Sunday 12 October 2014

strategy - Eat sweets and start your own business!


The manager of the local sweetshop, one Minty Ball, has announced a grand closing down sale. They sell $n$ varieties of sweets: toffees, sherbets, fudge, and so on. Let's just call the varieties $V_1,\dots,V_n$.


On the final day of the sale, Minty Ball announces the ultimate prize: the lease on the premises will pass to whoever manages to eat the last sweet left in the shop. Half the population of the town scrambles down there to buy sweets. One local magnate tries to buy all the sweets in the shop, but Minty Ball tells him that certain rules are in place, as follows.




  • Each purchase must consist only of sweets of one variety. You can buy as many toffees as you want in one go, from just one to all of them, but you can't buy both a toffee and a sherbet at the same time.

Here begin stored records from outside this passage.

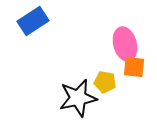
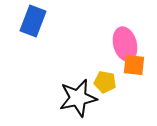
blue rectangle: rotated 36 degrees counterclockwise
orange square: moved 2 px up
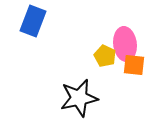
pink ellipse: rotated 8 degrees clockwise
yellow pentagon: moved 26 px up; rotated 15 degrees clockwise
black star: moved 1 px right
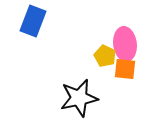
orange square: moved 9 px left, 4 px down
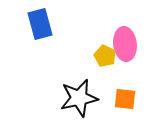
blue rectangle: moved 7 px right, 3 px down; rotated 36 degrees counterclockwise
orange square: moved 30 px down
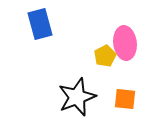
pink ellipse: moved 1 px up
yellow pentagon: rotated 20 degrees clockwise
black star: moved 2 px left, 1 px up; rotated 9 degrees counterclockwise
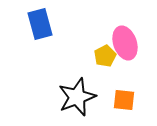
pink ellipse: rotated 12 degrees counterclockwise
orange square: moved 1 px left, 1 px down
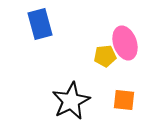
yellow pentagon: rotated 20 degrees clockwise
black star: moved 6 px left, 4 px down; rotated 6 degrees counterclockwise
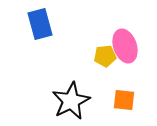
pink ellipse: moved 3 px down
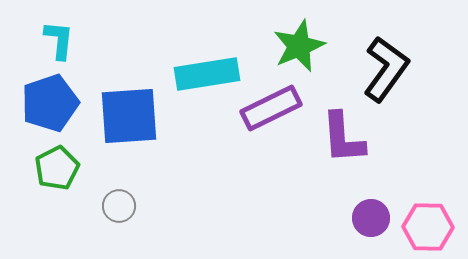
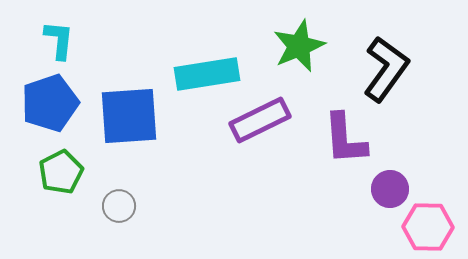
purple rectangle: moved 11 px left, 12 px down
purple L-shape: moved 2 px right, 1 px down
green pentagon: moved 4 px right, 4 px down
purple circle: moved 19 px right, 29 px up
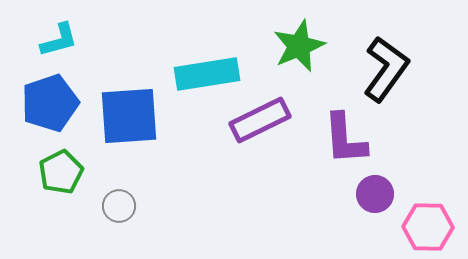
cyan L-shape: rotated 69 degrees clockwise
purple circle: moved 15 px left, 5 px down
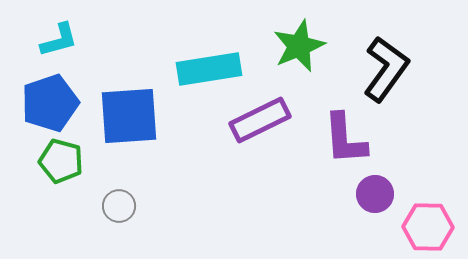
cyan rectangle: moved 2 px right, 5 px up
green pentagon: moved 11 px up; rotated 30 degrees counterclockwise
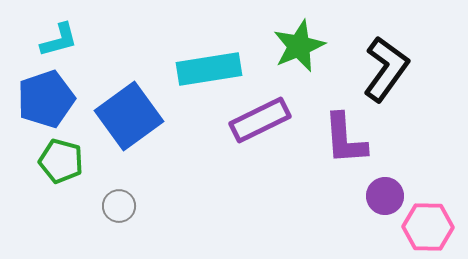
blue pentagon: moved 4 px left, 4 px up
blue square: rotated 32 degrees counterclockwise
purple circle: moved 10 px right, 2 px down
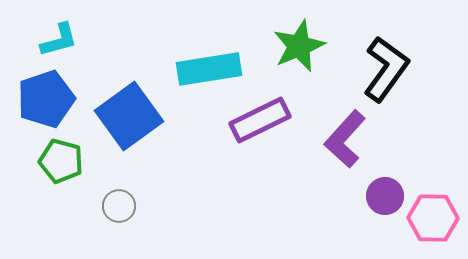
purple L-shape: rotated 46 degrees clockwise
pink hexagon: moved 5 px right, 9 px up
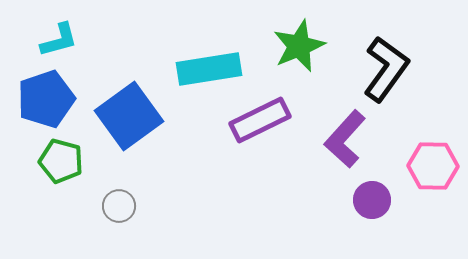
purple circle: moved 13 px left, 4 px down
pink hexagon: moved 52 px up
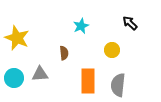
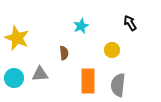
black arrow: rotated 14 degrees clockwise
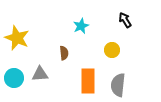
black arrow: moved 5 px left, 3 px up
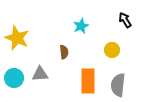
brown semicircle: moved 1 px up
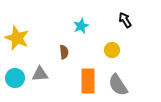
cyan circle: moved 1 px right
gray semicircle: rotated 40 degrees counterclockwise
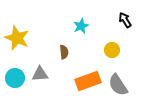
orange rectangle: rotated 70 degrees clockwise
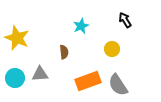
yellow circle: moved 1 px up
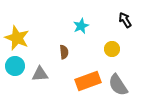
cyan circle: moved 12 px up
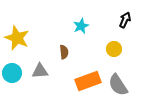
black arrow: rotated 56 degrees clockwise
yellow circle: moved 2 px right
cyan circle: moved 3 px left, 7 px down
gray triangle: moved 3 px up
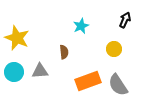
cyan circle: moved 2 px right, 1 px up
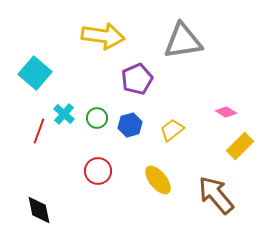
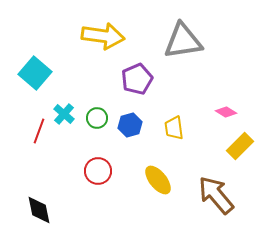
yellow trapezoid: moved 2 px right, 2 px up; rotated 60 degrees counterclockwise
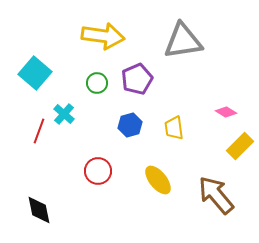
green circle: moved 35 px up
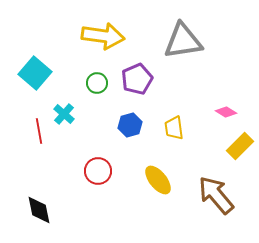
red line: rotated 30 degrees counterclockwise
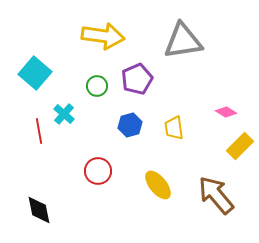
green circle: moved 3 px down
yellow ellipse: moved 5 px down
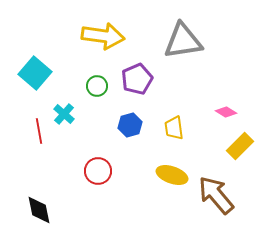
yellow ellipse: moved 14 px right, 10 px up; rotated 32 degrees counterclockwise
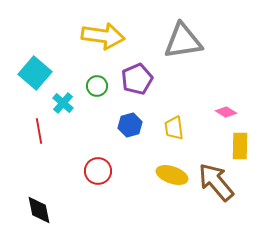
cyan cross: moved 1 px left, 11 px up
yellow rectangle: rotated 44 degrees counterclockwise
brown arrow: moved 13 px up
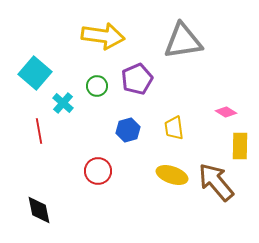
blue hexagon: moved 2 px left, 5 px down
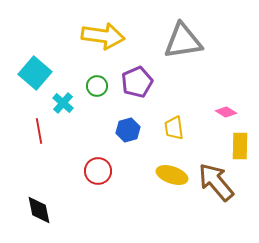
purple pentagon: moved 3 px down
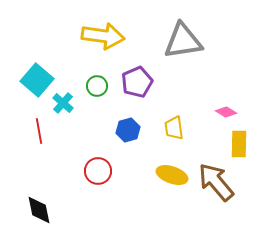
cyan square: moved 2 px right, 7 px down
yellow rectangle: moved 1 px left, 2 px up
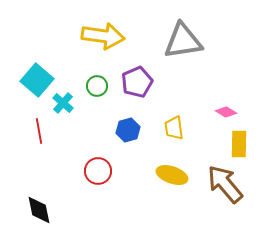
brown arrow: moved 9 px right, 2 px down
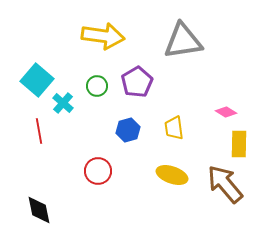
purple pentagon: rotated 8 degrees counterclockwise
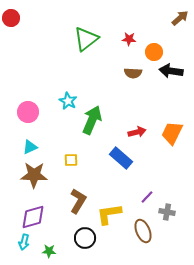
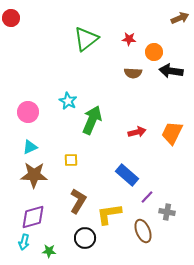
brown arrow: rotated 18 degrees clockwise
blue rectangle: moved 6 px right, 17 px down
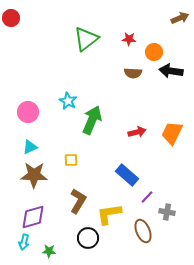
black circle: moved 3 px right
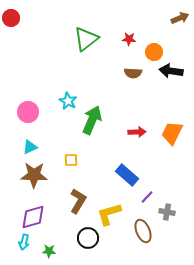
red arrow: rotated 12 degrees clockwise
yellow L-shape: rotated 8 degrees counterclockwise
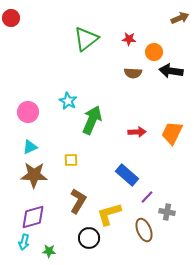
brown ellipse: moved 1 px right, 1 px up
black circle: moved 1 px right
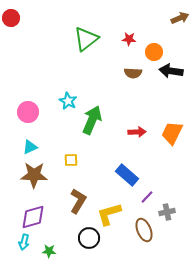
gray cross: rotated 21 degrees counterclockwise
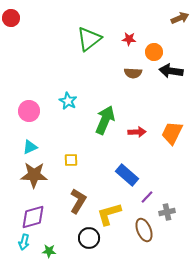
green triangle: moved 3 px right
pink circle: moved 1 px right, 1 px up
green arrow: moved 13 px right
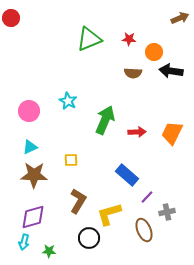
green triangle: rotated 16 degrees clockwise
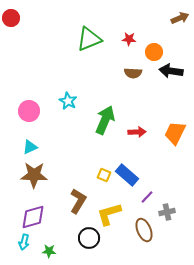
orange trapezoid: moved 3 px right
yellow square: moved 33 px right, 15 px down; rotated 24 degrees clockwise
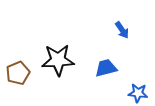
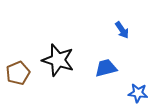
black star: rotated 20 degrees clockwise
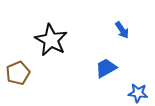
black star: moved 7 px left, 20 px up; rotated 12 degrees clockwise
blue trapezoid: rotated 15 degrees counterclockwise
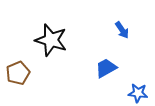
black star: rotated 12 degrees counterclockwise
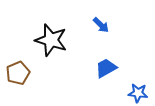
blue arrow: moved 21 px left, 5 px up; rotated 12 degrees counterclockwise
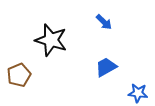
blue arrow: moved 3 px right, 3 px up
blue trapezoid: moved 1 px up
brown pentagon: moved 1 px right, 2 px down
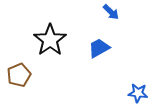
blue arrow: moved 7 px right, 10 px up
black star: moved 1 px left; rotated 20 degrees clockwise
blue trapezoid: moved 7 px left, 19 px up
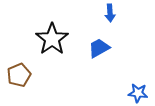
blue arrow: moved 1 px left, 1 px down; rotated 42 degrees clockwise
black star: moved 2 px right, 1 px up
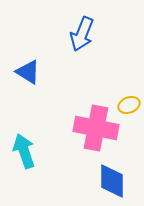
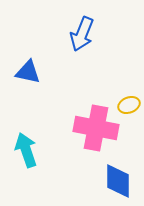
blue triangle: rotated 20 degrees counterclockwise
cyan arrow: moved 2 px right, 1 px up
blue diamond: moved 6 px right
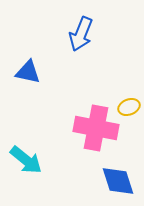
blue arrow: moved 1 px left
yellow ellipse: moved 2 px down
cyan arrow: moved 10 px down; rotated 148 degrees clockwise
blue diamond: rotated 18 degrees counterclockwise
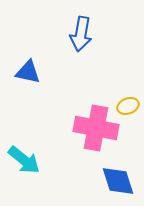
blue arrow: rotated 12 degrees counterclockwise
yellow ellipse: moved 1 px left, 1 px up
cyan arrow: moved 2 px left
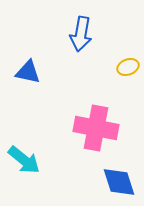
yellow ellipse: moved 39 px up
blue diamond: moved 1 px right, 1 px down
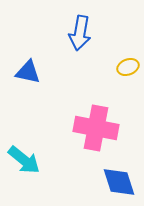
blue arrow: moved 1 px left, 1 px up
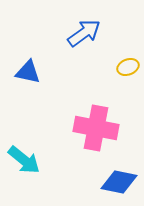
blue arrow: moved 4 px right; rotated 136 degrees counterclockwise
blue diamond: rotated 60 degrees counterclockwise
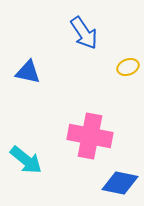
blue arrow: rotated 92 degrees clockwise
pink cross: moved 6 px left, 8 px down
cyan arrow: moved 2 px right
blue diamond: moved 1 px right, 1 px down
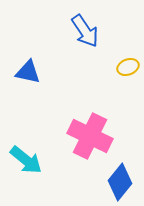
blue arrow: moved 1 px right, 2 px up
pink cross: rotated 15 degrees clockwise
blue diamond: moved 1 px up; rotated 63 degrees counterclockwise
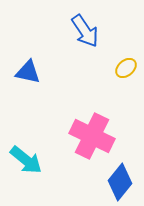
yellow ellipse: moved 2 px left, 1 px down; rotated 20 degrees counterclockwise
pink cross: moved 2 px right
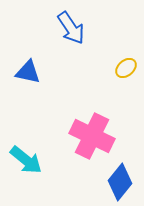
blue arrow: moved 14 px left, 3 px up
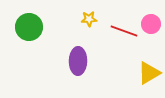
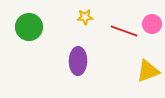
yellow star: moved 4 px left, 2 px up
pink circle: moved 1 px right
yellow triangle: moved 1 px left, 2 px up; rotated 10 degrees clockwise
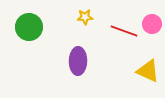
yellow triangle: rotated 45 degrees clockwise
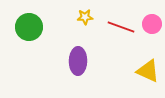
red line: moved 3 px left, 4 px up
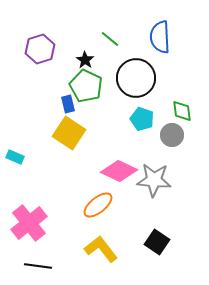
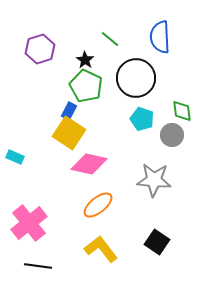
blue rectangle: moved 1 px right, 7 px down; rotated 42 degrees clockwise
pink diamond: moved 30 px left, 7 px up; rotated 12 degrees counterclockwise
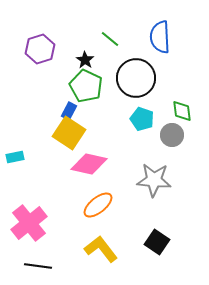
cyan rectangle: rotated 36 degrees counterclockwise
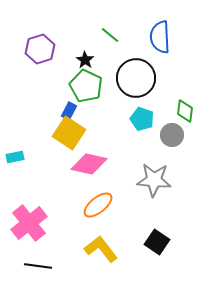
green line: moved 4 px up
green diamond: moved 3 px right; rotated 15 degrees clockwise
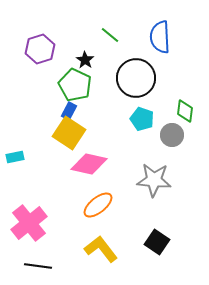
green pentagon: moved 11 px left, 1 px up
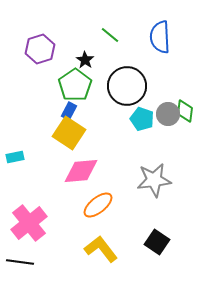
black circle: moved 9 px left, 8 px down
green pentagon: rotated 12 degrees clockwise
gray circle: moved 4 px left, 21 px up
pink diamond: moved 8 px left, 7 px down; rotated 18 degrees counterclockwise
gray star: rotated 12 degrees counterclockwise
black line: moved 18 px left, 4 px up
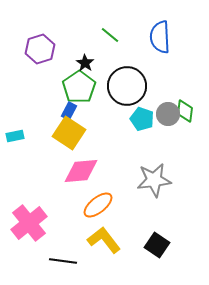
black star: moved 3 px down
green pentagon: moved 4 px right, 2 px down
cyan rectangle: moved 21 px up
black square: moved 3 px down
yellow L-shape: moved 3 px right, 9 px up
black line: moved 43 px right, 1 px up
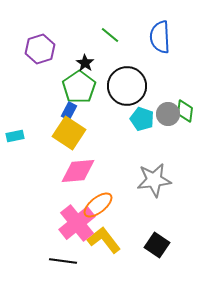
pink diamond: moved 3 px left
pink cross: moved 48 px right
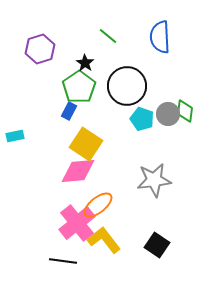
green line: moved 2 px left, 1 px down
yellow square: moved 17 px right, 11 px down
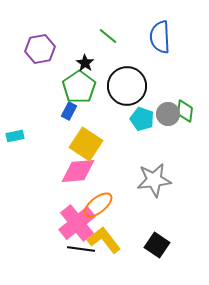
purple hexagon: rotated 8 degrees clockwise
black line: moved 18 px right, 12 px up
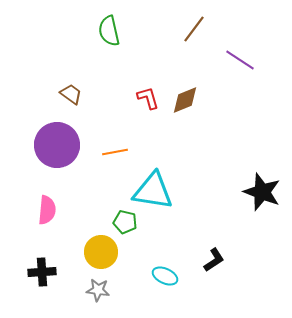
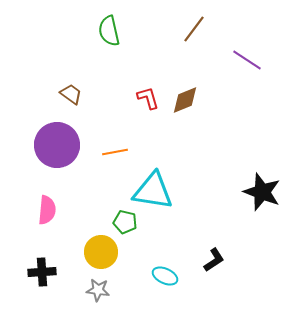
purple line: moved 7 px right
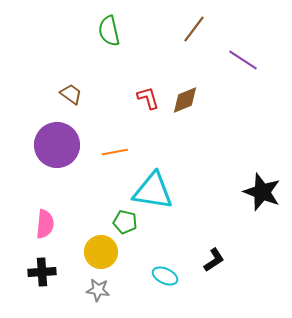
purple line: moved 4 px left
pink semicircle: moved 2 px left, 14 px down
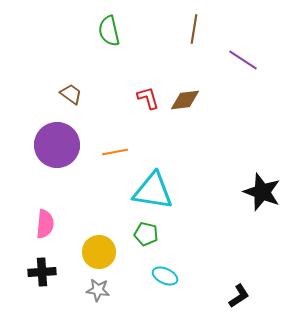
brown line: rotated 28 degrees counterclockwise
brown diamond: rotated 16 degrees clockwise
green pentagon: moved 21 px right, 12 px down
yellow circle: moved 2 px left
black L-shape: moved 25 px right, 36 px down
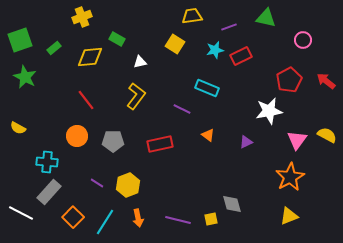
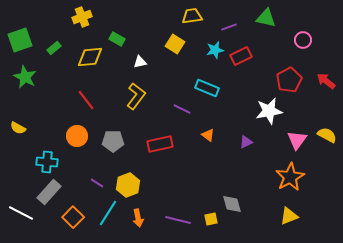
cyan line at (105, 222): moved 3 px right, 9 px up
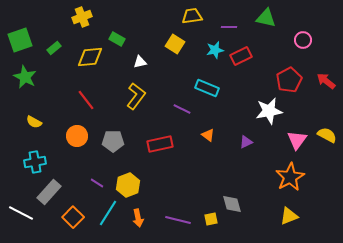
purple line at (229, 27): rotated 21 degrees clockwise
yellow semicircle at (18, 128): moved 16 px right, 6 px up
cyan cross at (47, 162): moved 12 px left; rotated 15 degrees counterclockwise
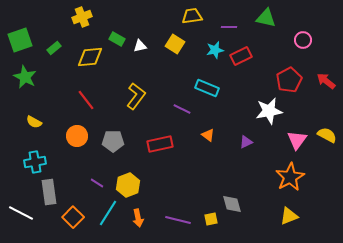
white triangle at (140, 62): moved 16 px up
gray rectangle at (49, 192): rotated 50 degrees counterclockwise
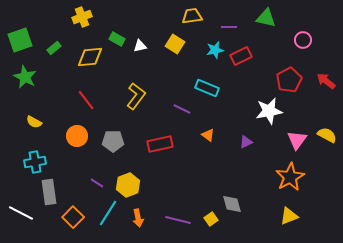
yellow square at (211, 219): rotated 24 degrees counterclockwise
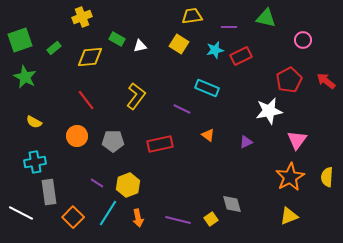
yellow square at (175, 44): moved 4 px right
yellow semicircle at (327, 135): moved 42 px down; rotated 114 degrees counterclockwise
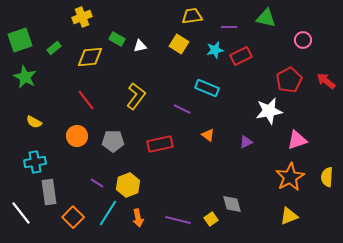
pink triangle at (297, 140): rotated 35 degrees clockwise
white line at (21, 213): rotated 25 degrees clockwise
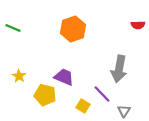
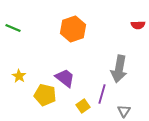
purple trapezoid: moved 1 px right, 1 px down; rotated 15 degrees clockwise
purple line: rotated 60 degrees clockwise
yellow square: rotated 24 degrees clockwise
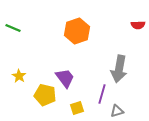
orange hexagon: moved 4 px right, 2 px down
purple trapezoid: rotated 15 degrees clockwise
yellow square: moved 6 px left, 2 px down; rotated 16 degrees clockwise
gray triangle: moved 7 px left; rotated 40 degrees clockwise
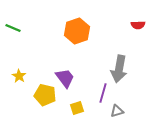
purple line: moved 1 px right, 1 px up
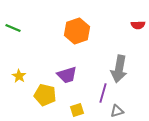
purple trapezoid: moved 2 px right, 3 px up; rotated 110 degrees clockwise
yellow square: moved 2 px down
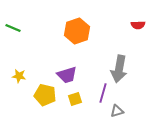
yellow star: rotated 24 degrees counterclockwise
yellow square: moved 2 px left, 11 px up
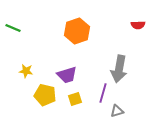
yellow star: moved 7 px right, 5 px up
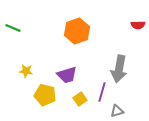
purple line: moved 1 px left, 1 px up
yellow square: moved 5 px right; rotated 16 degrees counterclockwise
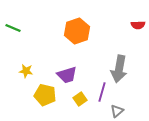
gray triangle: rotated 24 degrees counterclockwise
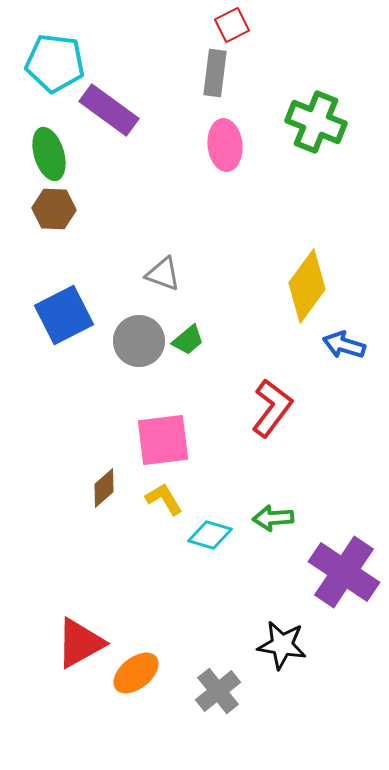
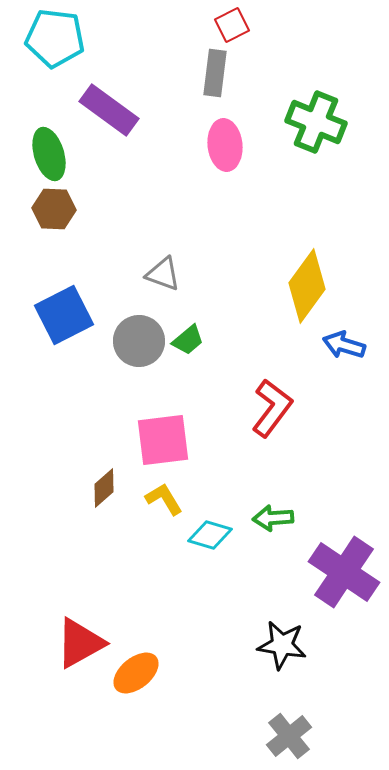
cyan pentagon: moved 25 px up
gray cross: moved 71 px right, 45 px down
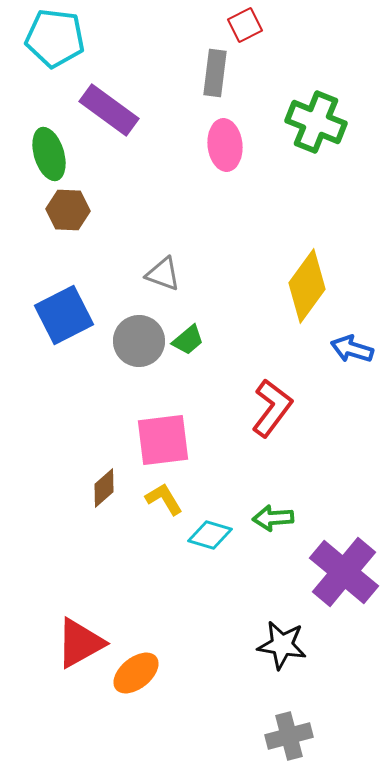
red square: moved 13 px right
brown hexagon: moved 14 px right, 1 px down
blue arrow: moved 8 px right, 4 px down
purple cross: rotated 6 degrees clockwise
gray cross: rotated 24 degrees clockwise
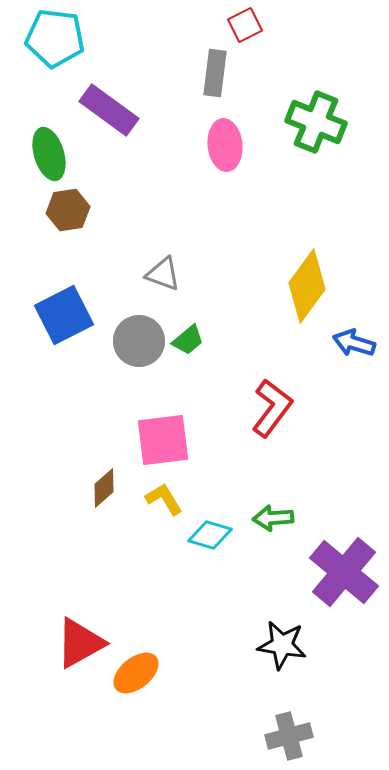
brown hexagon: rotated 12 degrees counterclockwise
blue arrow: moved 2 px right, 6 px up
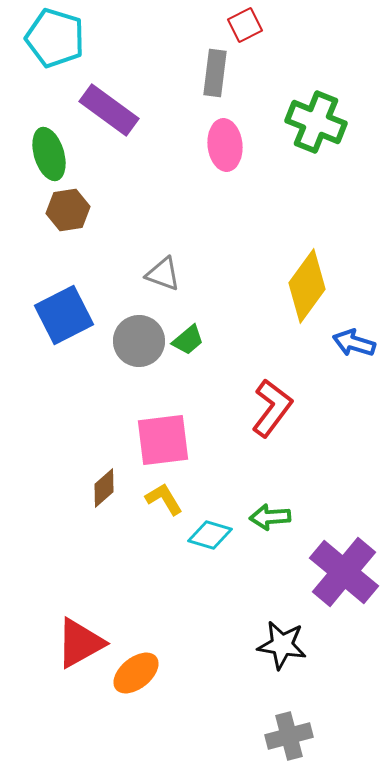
cyan pentagon: rotated 10 degrees clockwise
green arrow: moved 3 px left, 1 px up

  • Every time you make a purchase, you have to eat all the sweets you've bought. You can't just stuff them in your pocket and make another purchase.





After hearing about these rules, the crowd thins. Few people want to make themselves sick by gorging on sweets. But the prices are good, so many people buy single packets of sweets and leave. One or two keep on buying, eating, and buying again in the hope of staying all the way to the last sweet.


Finally there are only two shoppers left: Rand and Gamow. Both are hungry for the ultimate goal of eating the final sweet. At this point there are $S_i$ sweets of type $V_i$ remaining for each $i$. The two hopefuls, having eliminated all competition, agree that they will take turns to make a purchase. Gamow is the later arrival of the two; he has eaten fewer sweets over the course of the day but has been gorging himself in the last couple of hours, so he allows Rand to make the first purchase.


For what values of $n,S_1,\dots,S_n$ can Rand be the one to take the final sweet?


Assume that both Rand and Gamow have sufficient money to make all the purchases they need, and that neither is worried about making himself sick by eating too many sweets. All they care about is to take over the sweetshop premises and start their own business there.



Answer



This game is the famous NIM game: http://en.wikipedia.org/wiki/Nim


The game has been fully analysed at the end of the 19th century. It has been discussed in some of the Martin Gardner books and in many other books on recreational mathematics. It might be the most popular mathematical game known all over the world. Google shows 300.000 pages that describe the solution strategy for NIM. It is virtually impossible to find a puzzle-lover who has never seen the NIM game and its winning strategy before.



Translate the values $S_1 , \ldots, S_n$ into binary, and compute their XOR (which is also known as NIM-sum). You win the game, if you always leave an XOR value zero.




The wikipedia says that the name NIM was coined by Charles L. Bouton of Harvard University, who also developed the complete theory of the game in 1901, but the origins of the name were never fully explained. The name is probably derived from the German word "nimm" meaning "take [imperative]", or the obsolete English verb nim of the same meaning.


The only new contribution of the above puzzle is the story around the game.